2. INTRODUCTION
The teaching assistant evaluation reviews academic qualifications, relevant experience,
quality of teaching, and professional contributions. All these aspects can be assessed by the
students, peers or by the teachers themselves. This paper includes the teachers’ evaluation.
Aleamoni suggests that students are the main source of information about the learning
environment, including teachers' ability to motivate them for continued learning, rapport or
degree of communication between instructors and students. They are also the most
consistent evaluators of the quality, the effectiveness of the learning process and satisfaction
with course content, method of instruction, textbooks, homework, and student interest
(Aleamoni, 1981). This project focuses on the application of some machine learning
techniques on this data in order to develop a model that can use some past assessment to
determine a future evaluation.
This report includes brief introduction of supervised learning used to build Random Forest
technique.
SUPERVISED LEARNING
Supervised learning as the name indicates a presence of supervisor as teacher. Basically
supervised learning is a learning in which we teach or train the machine using data which is
well labelled that means some data is already tagged with correct answer. After that, machine
is provided with new set of examples(data) so that supervised learning algorithm analyses the
training data(set of training examples) and produces an correct outcome from labelled data.
RANDOM FOREST
Random forests or random decision forests are an ensemble learning method for
classification, regression and other tasks that operates by constructing a multitude of decision
trees at training time and outputting the class that is the mode of the classes (classification)
or mean prediction (regression) of the individual trees. Random decision forests correct for
decision trees' habit of overfitting to their training set.
Random Forest Machine Learning Algorithm maintains accuracy even when there is
inconsistent data and is simple to use. It also gives estimates on what variables are important
for the classification. It runs efficiently on large databases while generating an internal
unbiased estimate of the generalisation error. It also provides methods for balancing error in
class population unbalanced data sets but analysing them theoretically is difficult and
formation of a large number of trees can also slow down prediction while handling real-time
system. There is also another drawback that is, it does not predict beyond the range of the
response values in the training data.
3. DATA SET INFORMATION
The data consist of evaluations of teaching performance over three regular semesters and
two summer semesters of 151 teaching assistant (TA) assignments at the Statistics
Department of the University of Wisconsin-Madison. The scores were divided into 3 roughly
equal-sized categories ("low", "medium", and "high") to form the class variable.
(Fig-1-Dataset Snapshot)
Attribute Information:
1. Whether or not the TA is a native English speaker (binary); 1=English speaker, 2=non-English
speaker
2. Course instructor (categorical, 25 categories)

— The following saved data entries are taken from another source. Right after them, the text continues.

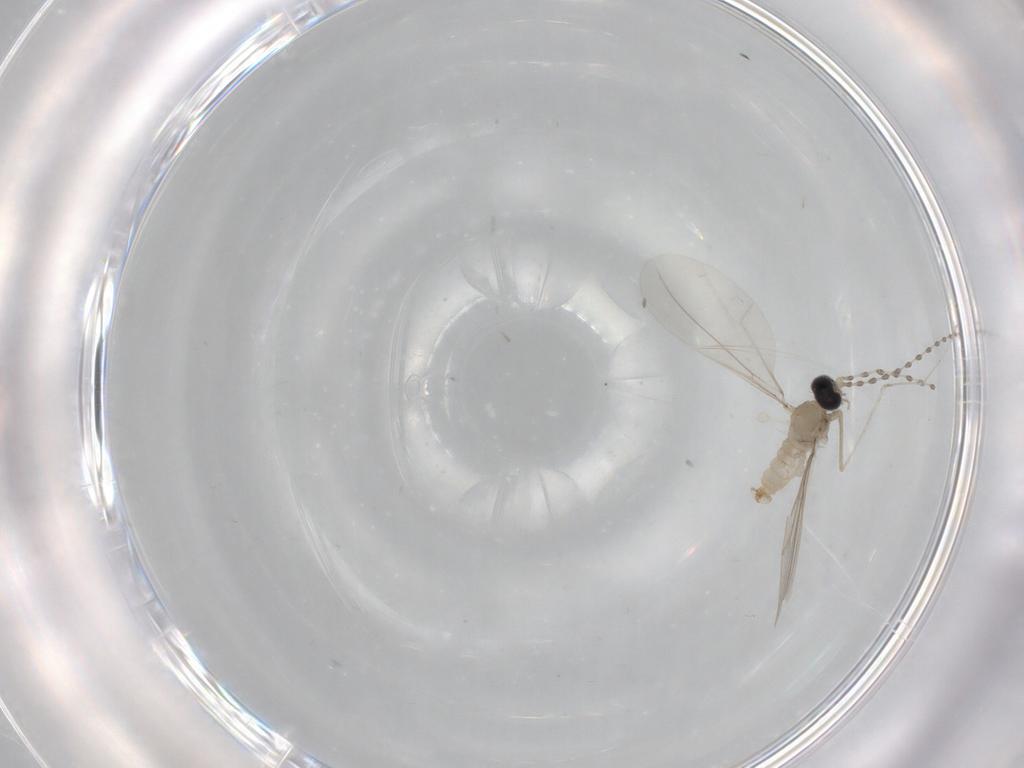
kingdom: Animalia
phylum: Arthropoda
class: Insecta
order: Diptera
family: Cecidomyiidae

3. Course (categorical, 26 categories)
4. Summer or regular semester (binary) 1=Summer, 2=Regular
5. Class size (numerical)
6. Class attribute (categorical) 1=Low, 2=Medium, 3=High
5. LIBRARIES IMPORTED
● import pandas as pd – pandas is a Python package providing fast, flexible, and
expressive data structures designed to make working with structured (tabular,
multidimensional, potentially heterogeneous) and time series data both easy and
intuitive.
● from sklearn.model_selection import train_test_split -- Split arrays or matrices into
random train and test subsets
● from sklearn.ensemble import RandomForestClassifier -- Loads scikit's random
forest classifier library
● from sklearn.metrics import accuracy_score -- The accuracy_score function
computes the accuracy, either the fraction (default) or the count (normalize=False) of
correct predictions.
● from sklearn.metrics import confusion_matrix -- Compute confusion matrix to
evaluate the accuracy of a classification
Methods used:
read_csv()- Pandas read_csv() function is used to read or load data from CSV files
fillna()- fillna() fills the NaN values with a given number with which you want to substitute
fit- Fit the model according to the given training data.
predict() – To predict the output
describe() - Pandas describe() is used to view some basic statistical details like percentile,
mean, std etc. of a data frame or a series of numeric values
format() – the string format() method formats the given string into nicer output in Python.